ECLI:NL:HR:2013:2088

Hoge Raad

Datum uitspraak
20 december 2013
Publicatiedatum
19 december 2013
Zaaknummer
13/02832
Instantie
Hoge Raad
Type
Uitspraak
Rechtsgebied
Bestuursrecht; Belastingrecht
Procedures
  • Cassatie
Rechters
Vindplaatsen
  • Rechtspraak.nl
AI samenvatting door LexboostAutomatisch gegenereerd

Cassatieberoep van het college van burgemeester en wethouders van de gemeente Grootegast tegen uitspraak Gerechtshof Arnhem-Leeuwarden inzake rioolheffing

In deze zaak heeft het college van burgemeester en wethouders van de gemeente Grootegast (hierna: het College) beroep in cassatie ingesteld tegen een uitspraak van het Gerechtshof Arnhem-Leeuwarden van 28 mei 2013, nr. 11/00374. Deze uitspraak betrof een hoger beroep van belanghebbende tegen een eerdere uitspraak van de Rechtbank te Groningen (nr. AWB 11/1384) over de aan belanghebbende opgelegde aanslagen in de rioolheffing. Het College heeft in cassatie verschillende klachten ingediend, waarop belanghebbende heeft gereageerd met een verweerschrift. Het College heeft vervolgens een conclusie van repliek ingediend, waarna belanghebbende een conclusie van dupliek heeft ingediend.

De Hoge Raad heeft de klachten van het College beoordeeld en geconcludeerd dat deze niet tot cassatie kunnen leiden. De Hoge Raad oordeelt dat, gezien artikel 81, lid 1, van de Wet op de rechterlijke organisatie, er geen nadere motivering nodig is, omdat de klachten niet nopen tot beantwoording van rechtsvragen die van belang zijn voor de rechtseenheid of de rechtsontwikkeling.

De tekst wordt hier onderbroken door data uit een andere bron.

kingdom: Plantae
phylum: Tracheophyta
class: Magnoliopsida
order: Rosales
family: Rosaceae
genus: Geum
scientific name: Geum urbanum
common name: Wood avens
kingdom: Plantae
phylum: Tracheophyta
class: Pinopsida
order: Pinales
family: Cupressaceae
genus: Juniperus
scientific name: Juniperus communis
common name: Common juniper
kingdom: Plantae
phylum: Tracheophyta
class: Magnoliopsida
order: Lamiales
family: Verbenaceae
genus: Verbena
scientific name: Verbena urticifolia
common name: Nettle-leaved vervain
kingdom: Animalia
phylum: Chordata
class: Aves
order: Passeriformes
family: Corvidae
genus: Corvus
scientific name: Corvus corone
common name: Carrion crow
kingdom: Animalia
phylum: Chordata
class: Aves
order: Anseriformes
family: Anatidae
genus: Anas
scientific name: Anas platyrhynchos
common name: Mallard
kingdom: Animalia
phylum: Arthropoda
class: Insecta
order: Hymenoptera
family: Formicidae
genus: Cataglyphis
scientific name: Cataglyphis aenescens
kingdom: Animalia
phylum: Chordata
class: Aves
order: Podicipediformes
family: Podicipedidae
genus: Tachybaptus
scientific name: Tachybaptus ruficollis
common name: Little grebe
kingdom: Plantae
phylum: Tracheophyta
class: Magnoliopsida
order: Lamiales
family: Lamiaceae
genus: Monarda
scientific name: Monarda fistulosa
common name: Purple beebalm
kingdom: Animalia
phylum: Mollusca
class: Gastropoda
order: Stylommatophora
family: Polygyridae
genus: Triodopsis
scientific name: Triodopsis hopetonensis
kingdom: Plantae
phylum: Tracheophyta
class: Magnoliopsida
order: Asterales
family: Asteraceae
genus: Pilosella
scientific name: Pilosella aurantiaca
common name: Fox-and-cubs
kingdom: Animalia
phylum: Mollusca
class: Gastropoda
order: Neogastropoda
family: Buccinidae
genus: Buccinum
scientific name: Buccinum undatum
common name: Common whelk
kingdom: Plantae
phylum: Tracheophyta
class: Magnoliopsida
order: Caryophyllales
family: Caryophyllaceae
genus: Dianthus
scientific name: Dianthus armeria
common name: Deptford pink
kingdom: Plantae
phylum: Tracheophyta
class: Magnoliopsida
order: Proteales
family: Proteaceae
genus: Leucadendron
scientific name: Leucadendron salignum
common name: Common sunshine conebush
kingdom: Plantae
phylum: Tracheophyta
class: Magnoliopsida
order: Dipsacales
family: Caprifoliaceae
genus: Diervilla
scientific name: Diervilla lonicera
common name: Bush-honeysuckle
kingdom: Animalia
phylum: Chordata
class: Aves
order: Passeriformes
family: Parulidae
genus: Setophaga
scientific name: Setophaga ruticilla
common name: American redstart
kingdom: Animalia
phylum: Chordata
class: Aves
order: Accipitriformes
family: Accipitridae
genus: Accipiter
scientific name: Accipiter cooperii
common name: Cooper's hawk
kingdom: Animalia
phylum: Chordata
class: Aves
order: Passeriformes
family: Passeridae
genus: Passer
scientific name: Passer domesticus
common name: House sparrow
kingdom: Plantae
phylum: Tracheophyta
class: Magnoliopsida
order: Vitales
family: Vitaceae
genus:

In de beslissing heeft de Hoge Raad het beroep in cassatie ongegrond verklaard en het College veroordeeld in de proceskosten van het geding in cassatie. De kosten aan de zijde van belanghebbende zijn vastgesteld op € 1888 voor beroepsmatig verleende rechtsbijstand. Tevens is er een griffierecht van € 478 geheven van het College.

Uitspraak

20 december 2013
Nr. 13/02832
Arrest
gewezen op het beroep in cassatie van
het college van burgemeester en wethouders van de gemeente Grootegast(hierna: het College) tegen de uitspraak van het
Gerechtshof Arnhem-Leeuwarden, van 28 mei 2013, nr. 11/00374, op het hoger beroep van
[X]te
[Z](hierna: belanghebbende) tegen een uitspraak van de Rechtbank te Groningen (nr. AWB 11/1384) betreffende ten aanzien van belanghebbende opgelegde aanslagen in de rioolheffing.

1.Geding in cassatie

Het College heeft tegen ’s Hofs uitspraak beroep in cassatie ingesteld en daarbij een aantal klachten aangevoerd.
Belanghebbende heeft een verweerschrift ingediend.
Het College heeft een conclusie van repliek ingediend.
Belanghebbende heeft een conclusie van dupliek ingediend.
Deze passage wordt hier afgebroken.